Caira, they will not be charging you this amount. As they have to modify the loan so that the previous error can be corrected they will show the difference amount as origination cost. Why you will pay for anything now?

If I have not understood your question correctly then let me know.

Thanks
Blue
Posted on: 10th May, 2007 06:44 pm
can i get a second mortgage when my first mortgage is going through chapter 13 bankruptcy currently.
Posted on: 12th May, 2007 10:24 am
Why do you want to go for a second loan when there is already an ongoing bankruptcy? I am not discouraging you but then it is just quite impossible. Anyone offering you a loan at this point of time would really have to trust you and be confident that you're a creditworthy borrower.

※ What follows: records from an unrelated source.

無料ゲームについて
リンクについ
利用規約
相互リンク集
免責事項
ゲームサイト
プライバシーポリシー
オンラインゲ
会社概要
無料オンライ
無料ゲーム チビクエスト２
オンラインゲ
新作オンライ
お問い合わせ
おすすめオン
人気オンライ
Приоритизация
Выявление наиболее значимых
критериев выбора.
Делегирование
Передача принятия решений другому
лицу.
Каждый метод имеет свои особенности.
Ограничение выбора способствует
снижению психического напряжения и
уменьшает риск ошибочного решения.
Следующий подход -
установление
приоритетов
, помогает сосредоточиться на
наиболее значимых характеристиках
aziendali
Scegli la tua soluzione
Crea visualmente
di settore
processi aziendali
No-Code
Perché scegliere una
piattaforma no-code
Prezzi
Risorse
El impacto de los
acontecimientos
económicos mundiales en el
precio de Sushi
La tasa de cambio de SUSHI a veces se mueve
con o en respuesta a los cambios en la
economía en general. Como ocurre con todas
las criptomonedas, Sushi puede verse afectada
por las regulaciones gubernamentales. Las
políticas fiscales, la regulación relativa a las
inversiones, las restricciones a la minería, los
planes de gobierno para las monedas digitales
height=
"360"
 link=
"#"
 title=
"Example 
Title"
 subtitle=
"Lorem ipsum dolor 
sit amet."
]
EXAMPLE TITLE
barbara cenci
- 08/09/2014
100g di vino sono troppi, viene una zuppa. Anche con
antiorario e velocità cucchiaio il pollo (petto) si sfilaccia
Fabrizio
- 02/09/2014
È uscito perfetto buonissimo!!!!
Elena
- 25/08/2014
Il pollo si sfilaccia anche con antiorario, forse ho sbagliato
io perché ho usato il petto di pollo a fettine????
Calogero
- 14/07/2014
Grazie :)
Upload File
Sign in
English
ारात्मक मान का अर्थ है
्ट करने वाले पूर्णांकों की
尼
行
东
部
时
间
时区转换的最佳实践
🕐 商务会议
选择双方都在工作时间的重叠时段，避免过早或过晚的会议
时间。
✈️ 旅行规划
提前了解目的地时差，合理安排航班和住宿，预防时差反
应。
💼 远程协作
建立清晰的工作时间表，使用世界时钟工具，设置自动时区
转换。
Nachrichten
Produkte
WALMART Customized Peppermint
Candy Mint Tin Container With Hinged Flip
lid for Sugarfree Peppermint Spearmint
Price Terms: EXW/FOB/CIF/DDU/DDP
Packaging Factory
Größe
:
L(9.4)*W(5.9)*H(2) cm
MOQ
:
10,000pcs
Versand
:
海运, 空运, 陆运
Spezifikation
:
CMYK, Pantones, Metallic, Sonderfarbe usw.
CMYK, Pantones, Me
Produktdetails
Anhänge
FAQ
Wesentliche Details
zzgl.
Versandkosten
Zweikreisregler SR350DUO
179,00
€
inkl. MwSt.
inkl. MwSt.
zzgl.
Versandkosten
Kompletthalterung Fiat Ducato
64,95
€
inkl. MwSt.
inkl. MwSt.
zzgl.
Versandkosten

It's better that you carry on with the chapter 13 plan and make on time payments for about a year before you start looking for another loan. Allow for some time so that you can re-establish your credit already damaged.
Posted on: 12th May, 2007 10:29 am
Hi Rhonda,

Welcome to Mortgagefit forum.

You were not able to pay all your debts due to financial problems and that is why you filed bankruptcy. Then why now in the middle of the reorganization plan you want to take out a second mortgage?

Colin
Posted on: 12th May, 2007 04:51 pm
oh just that i was thinking of it. my house needs some repair and i need to fix them up and also if I could do paint the walls, that would have been great. But this bankruptcy!i was initially skeptical, just wanted to clear the first loan but had a job loss and my husband fell seriously ill, a lot of cash wasted in the nursing home but thank god he's recovering and I am the only one left behind to deal with this bankruptcy stuff. life's not that easy it seems there so much to deal with
Posted on: 13th May, 2007 10:29 pm
if I am taking a second mortgage then is apr on heloc different from what it is for a fixed rate type
Posted on: 17th May, 2007 04:11 pm
Hi Yau,

Welcome to Mortgagefit discussion board.

APR for a fixed rate second mortgage takes into consideration interest rate plus points & other upfront costs charged. But it is not so for HELOCs.

APR for HELOC does not include points & other charges and is based on initial interest rate only.

Do let me know if you have any other questions.

Thanks
Blue
Posted on: 17th May, 2007 04:20 pm
I am looking for some advice. I already got a first mortgage on my primary residence plus a second mortgage for the land which I am planning to build my new home on. The question is whether it will be possible to deduct the interest for this second mortgage?
Posted on: 28th May, 2007 03:45 pm
Hi Sanger,

Has construction of the new home started?

If construction of your home has not started which would result in you being able to occupy it within 24 months, this land will be considered as an investment.

And the interest paid for the second mortgage will not qualify as deductible mortgage interest.